KADININ “KADER”i bir roman…
Mapushanenin ıslak duvarları sanki ağlıyor… KADER bebek doğuyor!
Tarihi mapushanenin kalın, nemli kale duvarları ardında bir bebek doğuyor! Mapusun damlarında cıyak cıyak çığlık atarak uçuşan martıların seslerini bastırıyordu, Çilem’in sancılı bağırtıları… Kader bebek doğuyordu!.. Hava oldukça soğuktu.

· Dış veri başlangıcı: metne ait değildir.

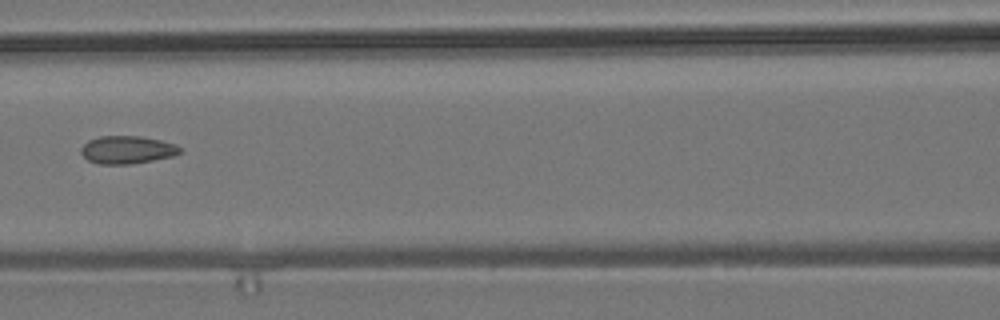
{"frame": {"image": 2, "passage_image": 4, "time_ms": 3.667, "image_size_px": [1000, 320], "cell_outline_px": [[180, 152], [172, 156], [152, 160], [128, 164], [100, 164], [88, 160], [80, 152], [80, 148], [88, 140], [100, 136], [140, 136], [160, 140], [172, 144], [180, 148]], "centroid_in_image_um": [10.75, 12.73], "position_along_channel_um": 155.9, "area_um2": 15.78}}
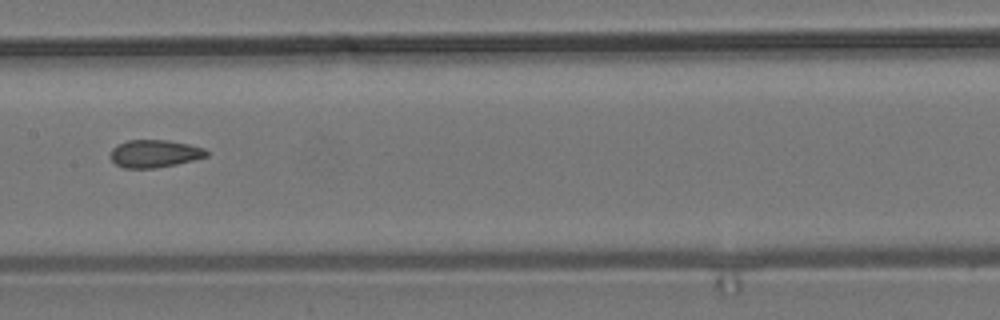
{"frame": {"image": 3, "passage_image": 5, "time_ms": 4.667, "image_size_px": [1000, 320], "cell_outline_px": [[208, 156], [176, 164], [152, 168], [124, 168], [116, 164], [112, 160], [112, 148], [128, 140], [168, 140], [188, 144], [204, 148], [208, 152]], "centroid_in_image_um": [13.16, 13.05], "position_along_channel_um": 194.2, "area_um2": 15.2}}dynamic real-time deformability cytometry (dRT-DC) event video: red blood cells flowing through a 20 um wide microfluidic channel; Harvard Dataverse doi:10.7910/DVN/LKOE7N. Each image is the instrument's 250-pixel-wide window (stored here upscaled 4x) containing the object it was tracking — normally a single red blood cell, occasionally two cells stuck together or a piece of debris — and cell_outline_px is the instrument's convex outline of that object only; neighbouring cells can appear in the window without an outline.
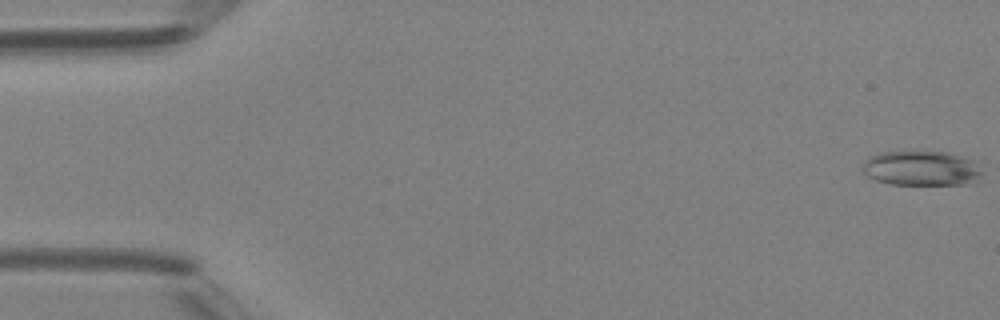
{"species": "Egyptian fruit bat (a non-hibernating species)", "species_latin": "Rousettus aegyptiacus", "temperature_condition": "room temperature", "stored_images_in_passage": 5, "camera_frame_rate_fps": 3000, "um_per_image_px": 0.085, "animal": {"sex": "female"}, "frame": {"image": 1, "passage_image": 1, "time_ms": 0.0, "image_size_px": [1000, 320], "cell_outline_px": [[984, 172], [980, 176], [968, 184], [888, 184], [876, 180], [868, 176], [860, 168], [864, 160], [868, 156], [880, 152], [912, 148], [916, 148], [948, 152], [980, 160]], "centroid_in_image_um": [78.34, 14.23], "position_along_channel_um": 6.7, "area_um2": 25.84}}
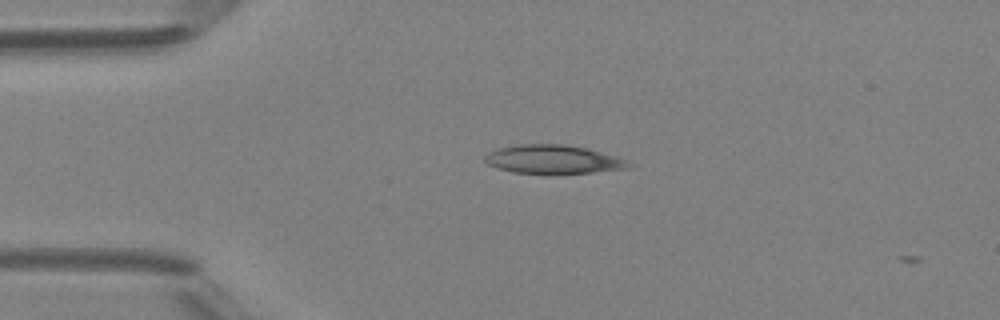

Soba bir türlü ateş almıyordu. Koğuş dumanaltı olmuştu. Üşüyordu Çilem. Bedenini ateş sarması gerekirken o, tir tir titriyordu. Altına, üstüne kalın battaniyeler atmışlardı, nafile! Tir tir titriyordu Çilem doğum sancıları çekerken. Doğum sancılarıyla avazının çıktığı kadar bağırıyordu. Mapushanenin kalın kale duvarları inleme sesleriyle yankılanıyordu.
Türkiye’nin en kuzey ucunda bir yıldız doğuyordu. Günışığı gibi aydınlatıyor Asri Mapushane’yi, bir Karadağ zindanını. Orada bir bebek doğuyor… Kadın mahkûmların Kader’i doğuyordu.